** Extracted material **

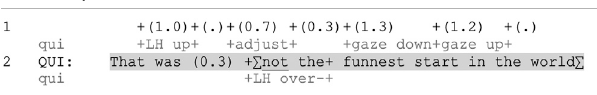
Extract 7 | 190729 KY Bruise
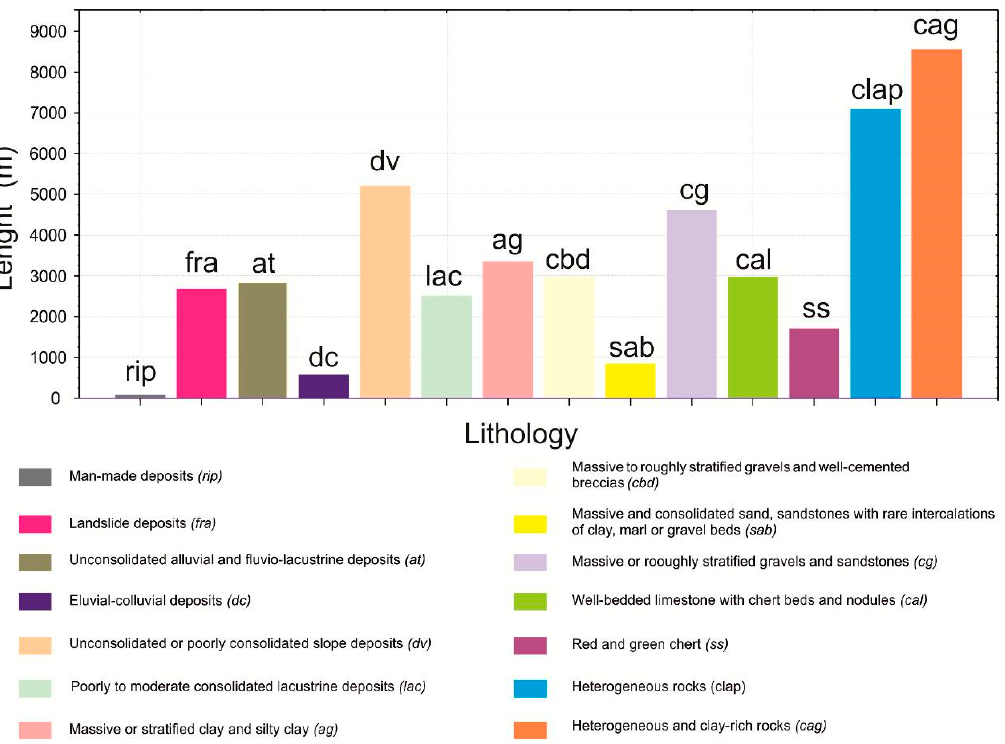
Figure 5. Histogram showing the cumulative length distribution of the segment of the Via Herculia for the different lithological units of the study area. Please note that the relative maxima of the diagram are represented by heterogeneous lithological classes (see text for explanation).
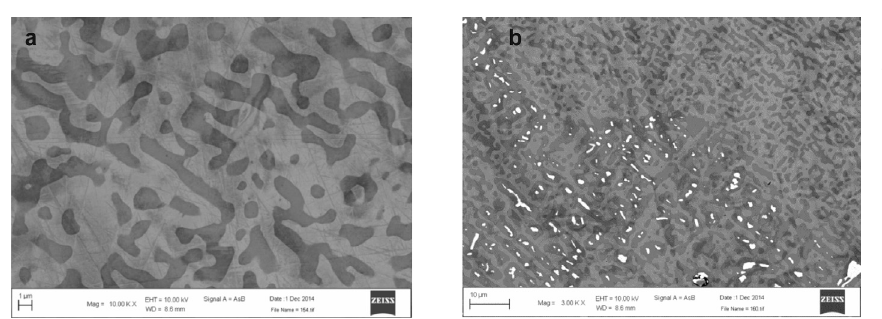
Fig. 5. The microstructure of blade No. 2: a) cross-section in the middle of the blade length, the devel - oped and connected with each other γ’ phase particles separated by the thickened γ phase matrix chan - nels, b) inter-dendritic area, γ–γ’ eutectic system, carbide particles, SEM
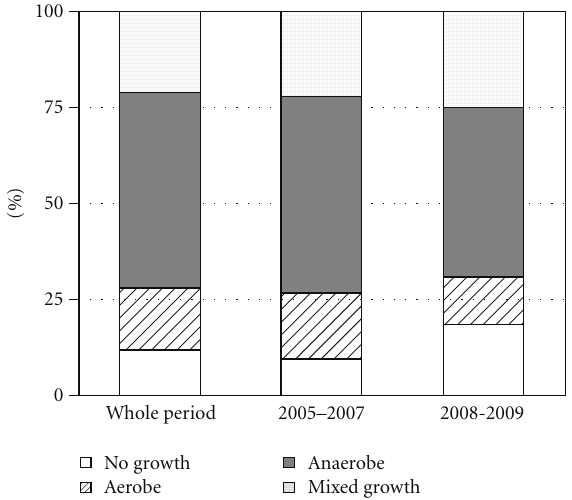
Figure 1: Results of bacteriological study for whole period, period between 2005 and 2007, and period between 2008 and 2009. Results of bacterial culture were classified as no growth, aerobes only, anaerobes only, and mixed growth of aerobes and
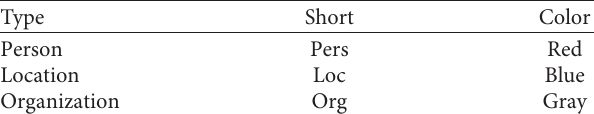
Figure 3: Operation stage of the proposed Table 8: Example of short and color tags.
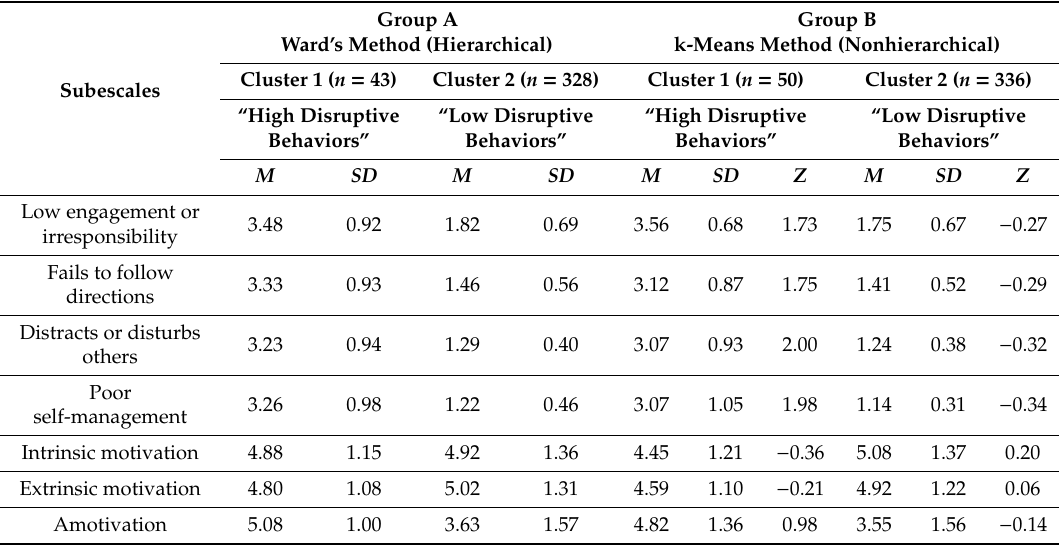
Table 2. Clusters of group A and group B following hierarchical method (Ward) and nonhierarchical method (k-means).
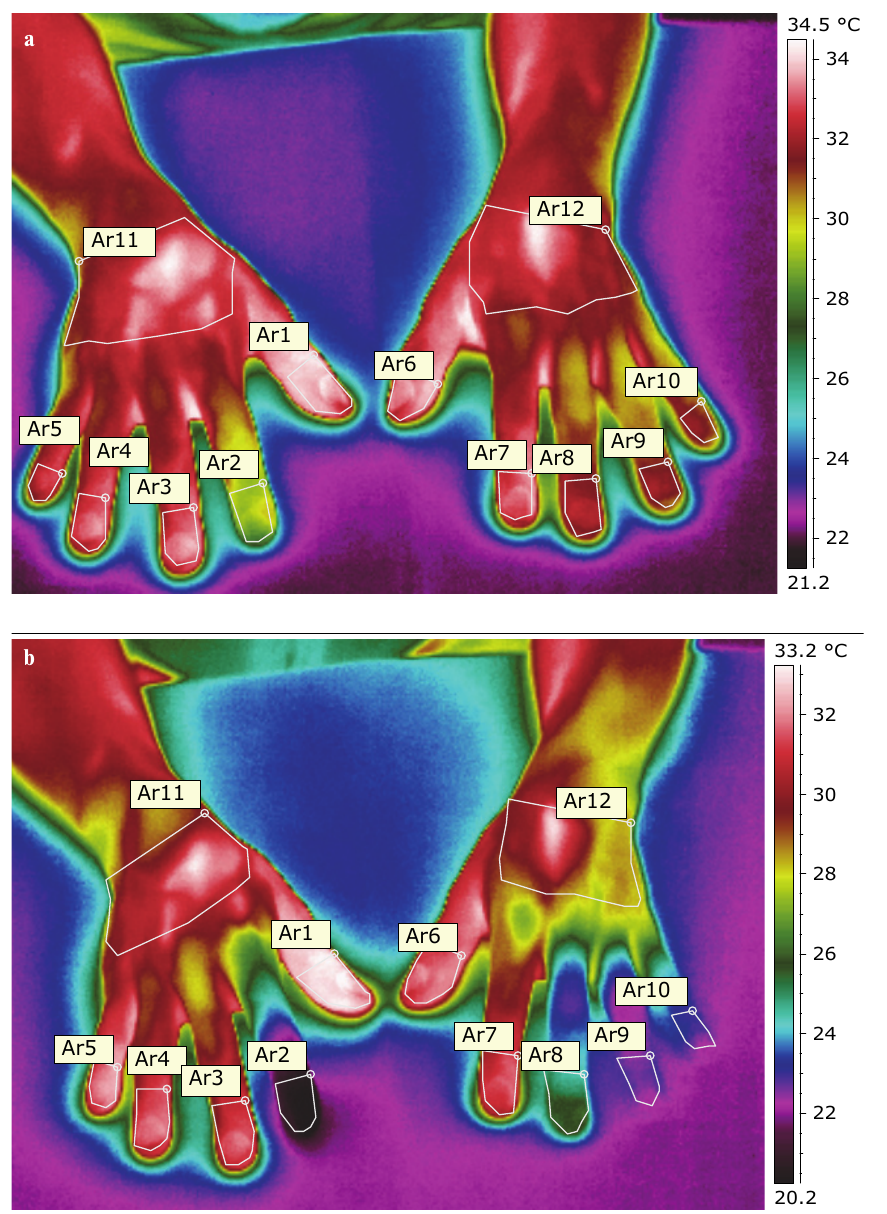
Fig. 2. RP finding during IRT examination. 2a. Thermogram before CPT. No evidence of acral perfusion disorder – all fingers had a temperature > 29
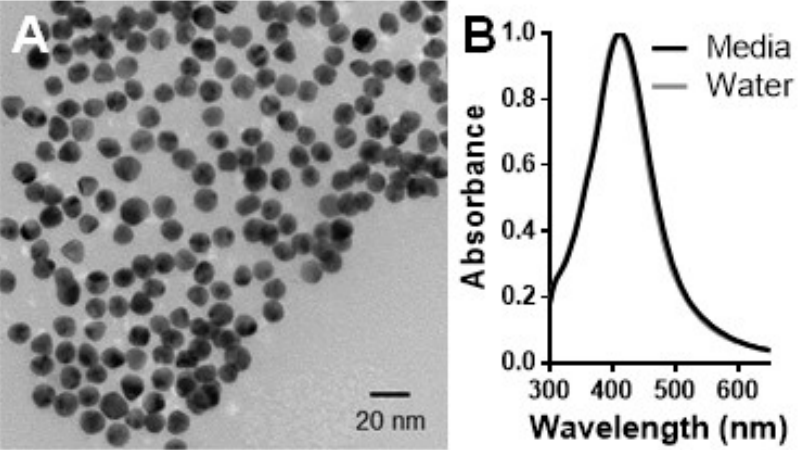
Figure 1. Characterization of the AgNP stock solution. ( A ) A representative TEM image verified the spherical morphology, uniform nature, and primary size of the experimental 10 nm citrate coated AgNPs. ( B ) The spectral signature of the AgNPs was visualized using UV–VIS in both water and complete media at a concentration of 25 µg/mL.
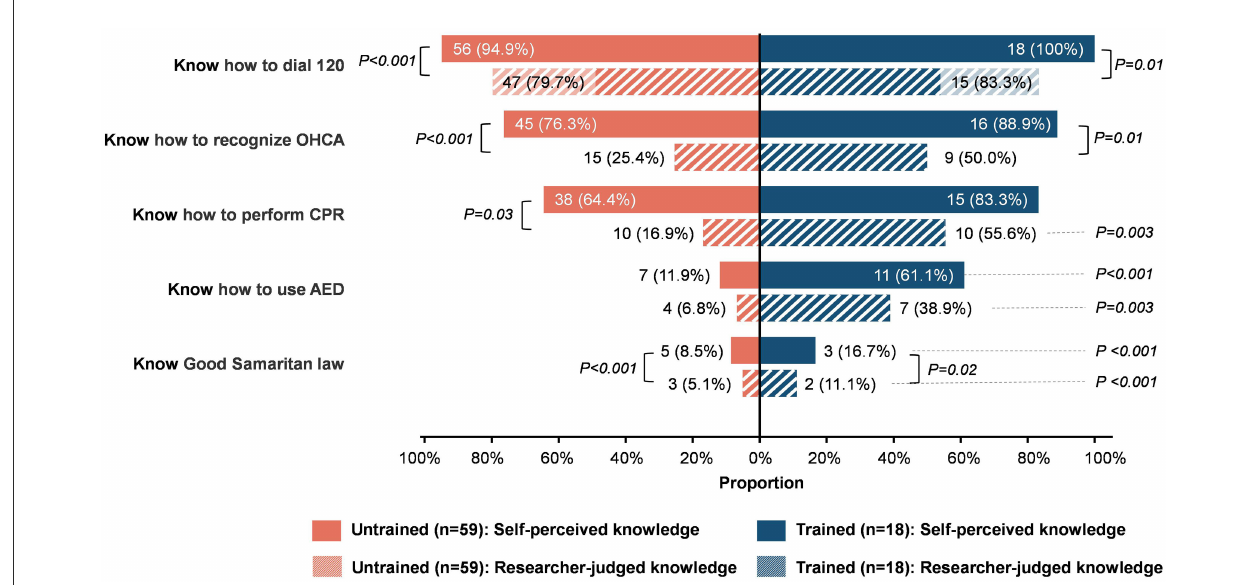
FIGURE2 Demand-side respondents’ self-perceived and researcher-judged first-aid knowledge. Values are shown as proportions. 120, the universal number for emergency care and first aid in China; OHCA, out-of-hospital cardiac arrest; CPR, cardiopulmonary resuscitation; AED, automated external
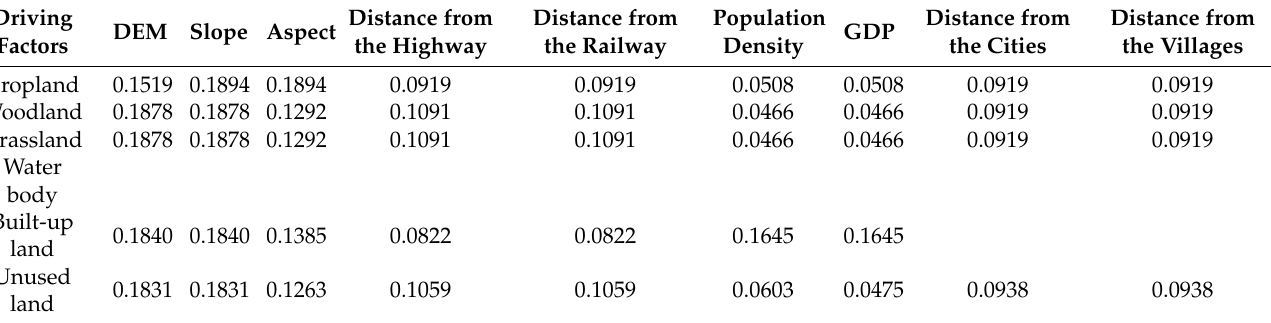
Table 2. Weights of the driving factors on land-use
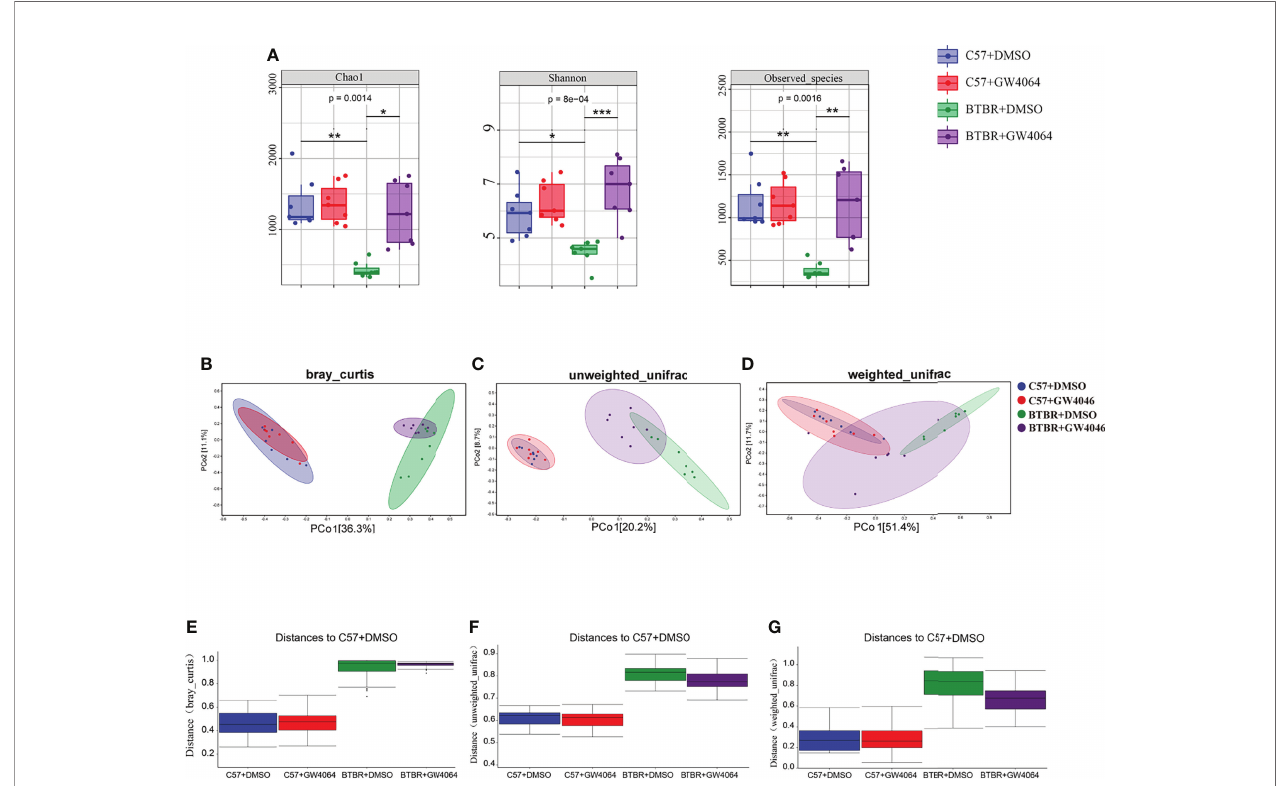
FIGURE 5 | GW4064 treatment signi fi cantly modulated the decreased gut microbiota diversity in BTBR mice. (A) GW4064 treatment altered the alpha-diversity in BTBR mouse gut microbiota analyzed with Chao1, Shannon, Observed-species index to a similar level of C57. (B – D) GW4064 treatment altered the BTBR gut microbiota principal coordinate analysis (PCoA) of the beta-diversity index to get close to C57 using Bray-Curtis(B), unweighted-unifrad(C), weighted-unifrad distances(D). Each symbol represents an individual mouse. n = 7. *p < 0.05, **p < 0.01, ***p < 0.001 (E – G) PERMANOVA statistical tests quantify the distances among groups corresponding to the Bray-Curtis(E), unweighted-unifrad (F) , weighted-unifrad distances (G)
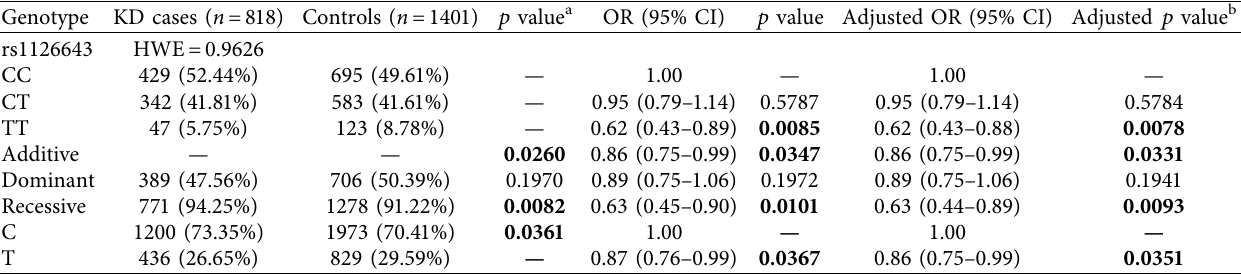
Table 3: Genotype frequency distribution of platelet glycoprotein Ia/IIa C807T (rs1126643) polymorphism in Kawasaki disease cases and healthy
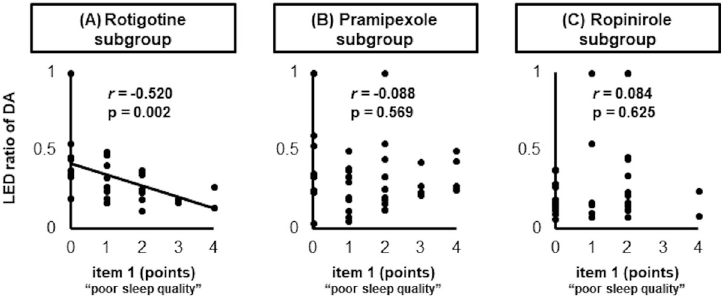
Fig 3. Scatter plots showing the item 1 score and ratio of DA. (A) The LED ratio of rotigotine was inversely correlated with the score for item 1. (B, C) Analyses of the pramipexole and ropinirole subgroups demonstrated no correlations between LED ratio and item 1. P-values were calculated using Spearman’s rank correlation coefficient.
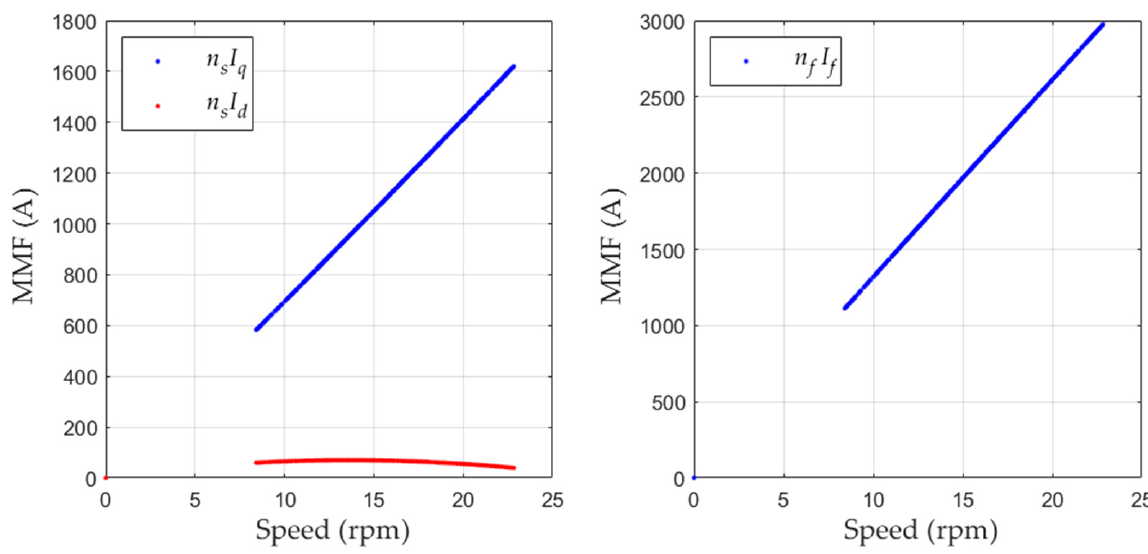
Figure 10. Optimal control strategy with the speed of the optimal generator.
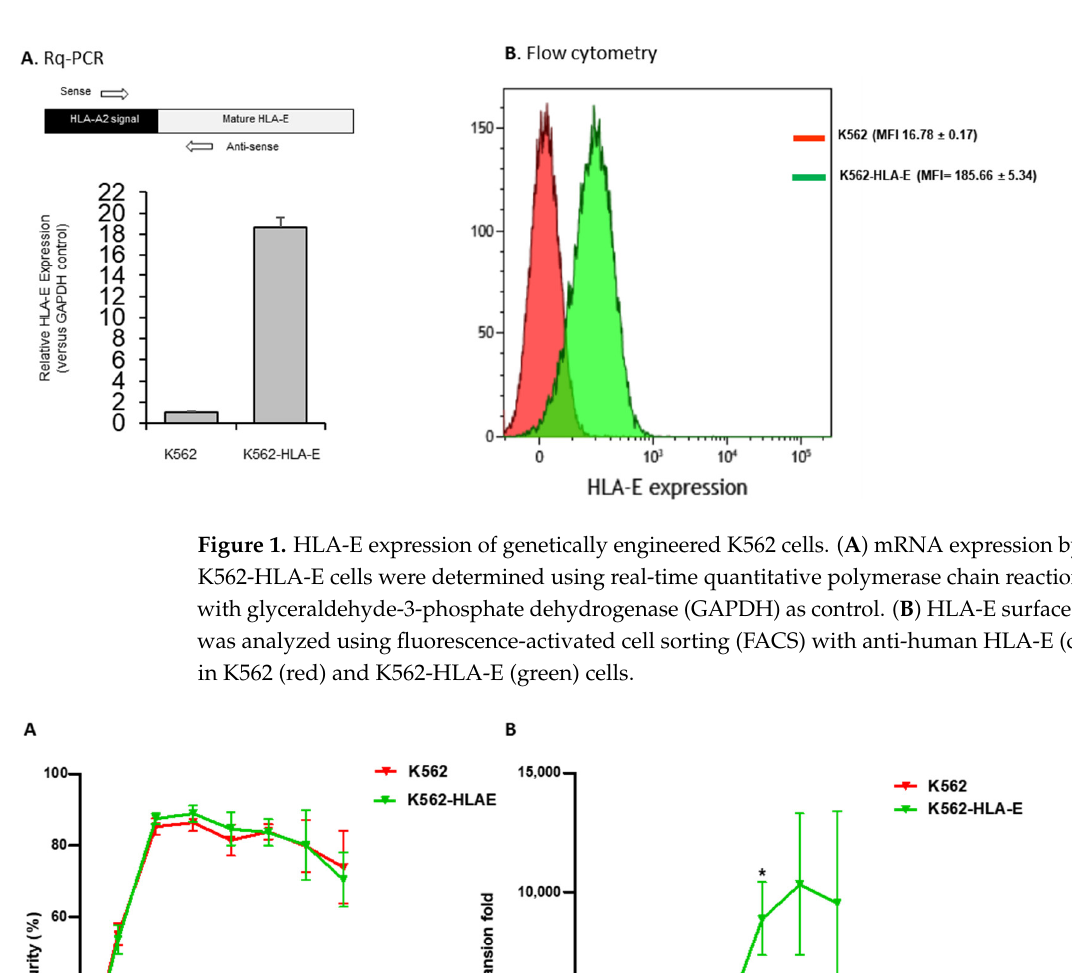
Figure 1. HLA-E expression of genetically engineered K562 cells. ( A ) mRNA expression by K562 and K562-HLA-E cells were determined using real-time quantitative polymerase chain reaction (Rq- PCR) with glyceraldehyde-3-phosphate dehydrogenase (GAPDH) as control. ( B ) HLA-E surface ex- pression was analyzed using fluorescence-activated cell sorting (FACS) with anti-human HLA-E (clone 3D12) in K562 (red) and K562-HLA-E (green) cells.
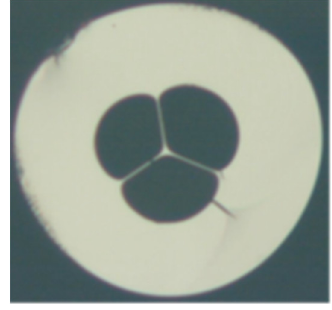
Figure 38. Microscope image of the three holes PCF with suspended Ge-doped silica core. It is combined with fiber Bragg grating and holes are filled with analyte then used as refractive index sensor (Reproduced from [107], with the permission of OSA publishing).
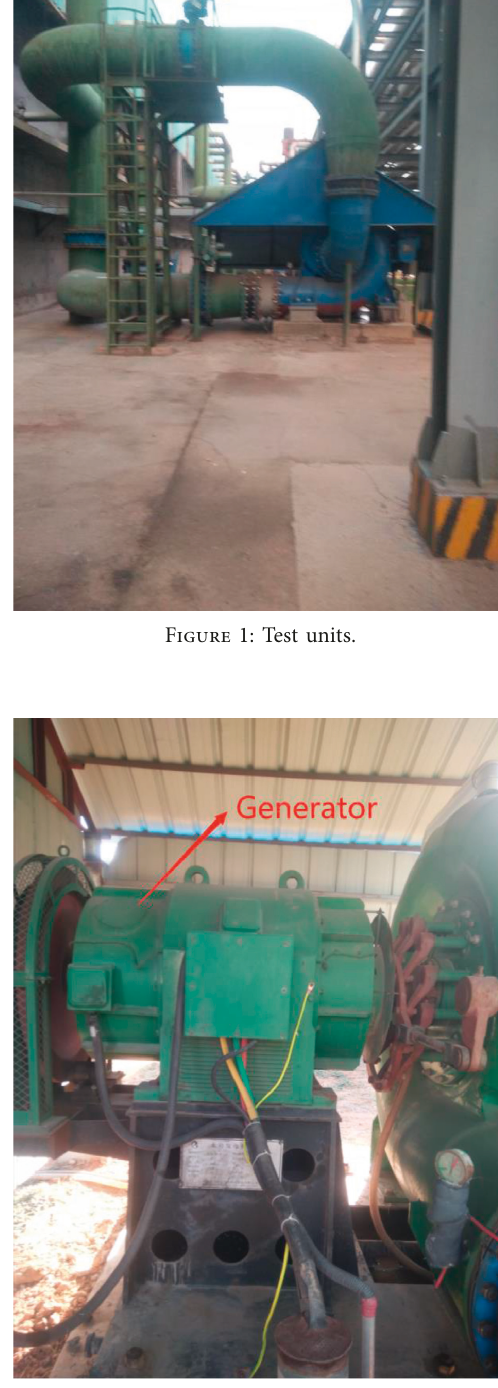
Figure 2: Measuring point layout of the generator.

** Directions **
Check the lines above and copy each one that includes "generator".

** Answer space **
Figure 10. Optimal control strategy with the speed of the optimal generator.
Figure 2: Measuring point layout of the generator.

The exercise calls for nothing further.